Idaho’s State Board of Education has set seven public hearings around the state on a proposed new online learning requirement for high school graduation, which would require two online credits to graduate. One of the two must be an “asynchronous” course, defined as one in which the teacher is not in the classroom with the student during instructional periods and both students and teachers participate in the course on their own schedules, rather than at a fixed time. The hearings start today in Idaho Falls; they include one Monday in Coeur d’Alene from 4-8 p.m. at North Idaho College, in Room 102 of the Meyer Health Building; and one in Moscow Aug. 16. Additional hearings are scheduled over the next two weeks in Pocatello, Fruitland, Nampa and Twin Falls/Betsy Russell, Eye On Boise. More here.
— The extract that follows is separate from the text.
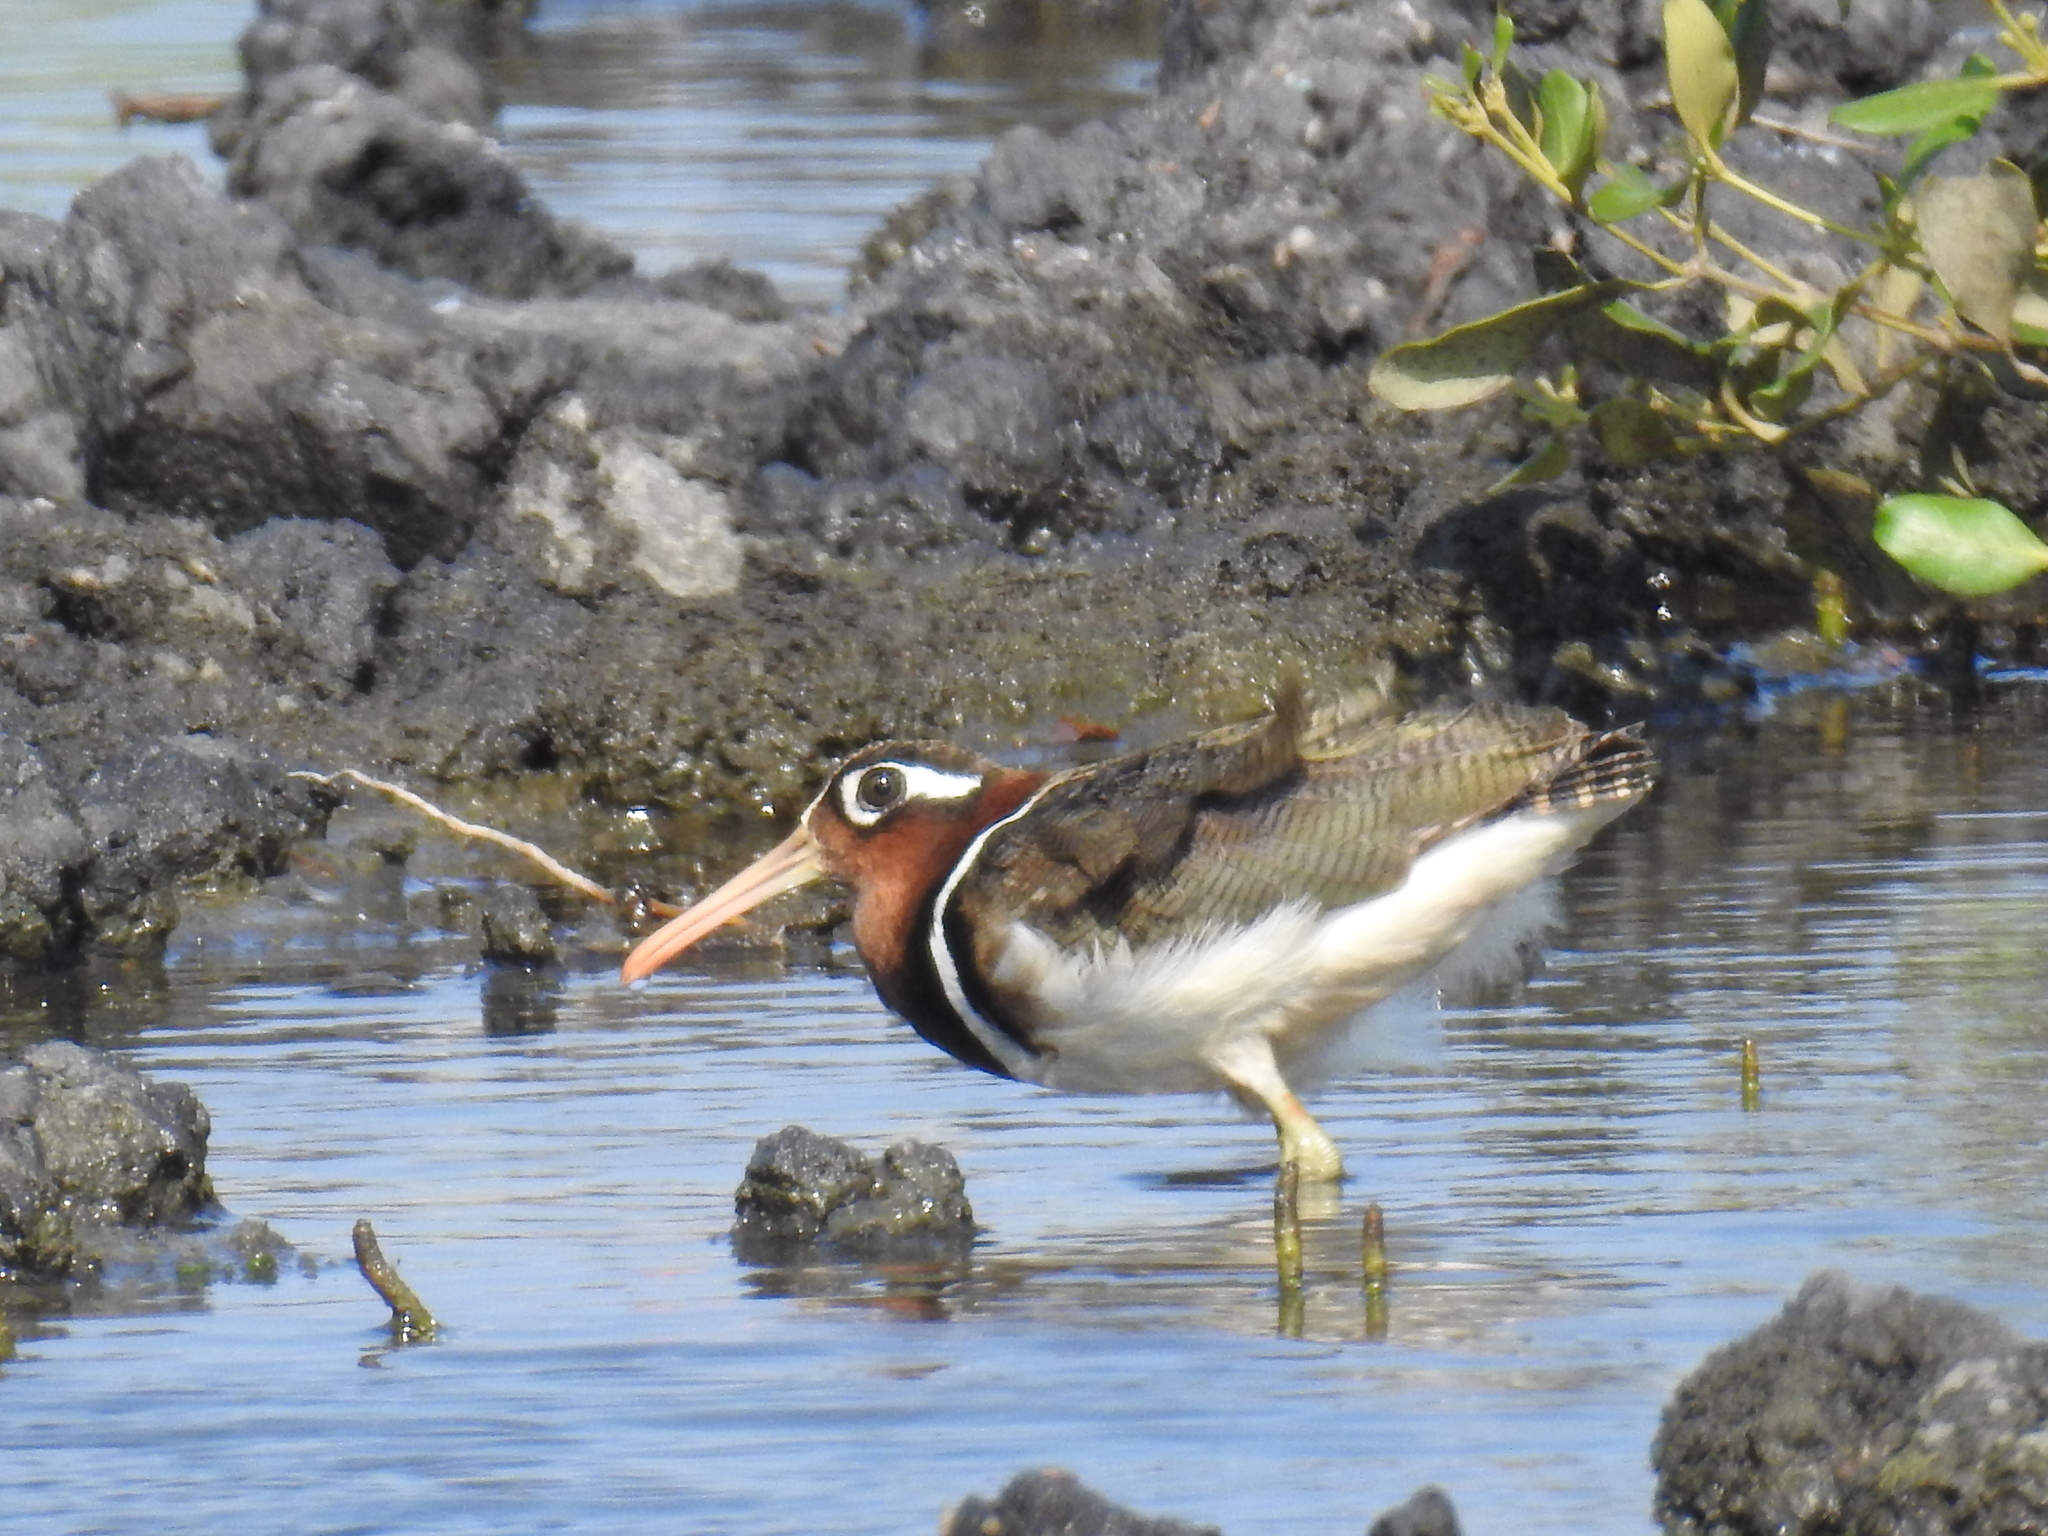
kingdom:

Question: Do you plan to participate in these Board of Education hearing re: proposed new online learning requirement?
Robbing Peter to pay Paul has a price. Strapped school districts are aiming to skirt Idaho’s new school laws, which shift $137 million from salaries and other expenses to technology. The money is diverted over six years, amounting to about 2 percent of state support to Idaho’s 115 school districts. The tension bubbled Monday and Tuesday during the second meeting of the 39-member Students Come First Technology Task Force appointed by Superintendent of Public Instruction Tom Luna. The task force is to make implementation recommendations to the 2012 Legislature. The flashpoint is the mandate for online classes, with district leaders moving to protect their funds from online providers. Jared Jenks of the Sugar-Salem School District in Madison County told the task force subcommittee on online learning implementation that he’s eyeing ways to circumvent the law. “This isn’t official, but it’s a possibility”/Dan Popkey, Statesman. More here.
Question: Do you still think education “reform” proposed by Superintendent Tom Luna and pushed through by Gov. Butch Otter and GOP legislators is a swell idea?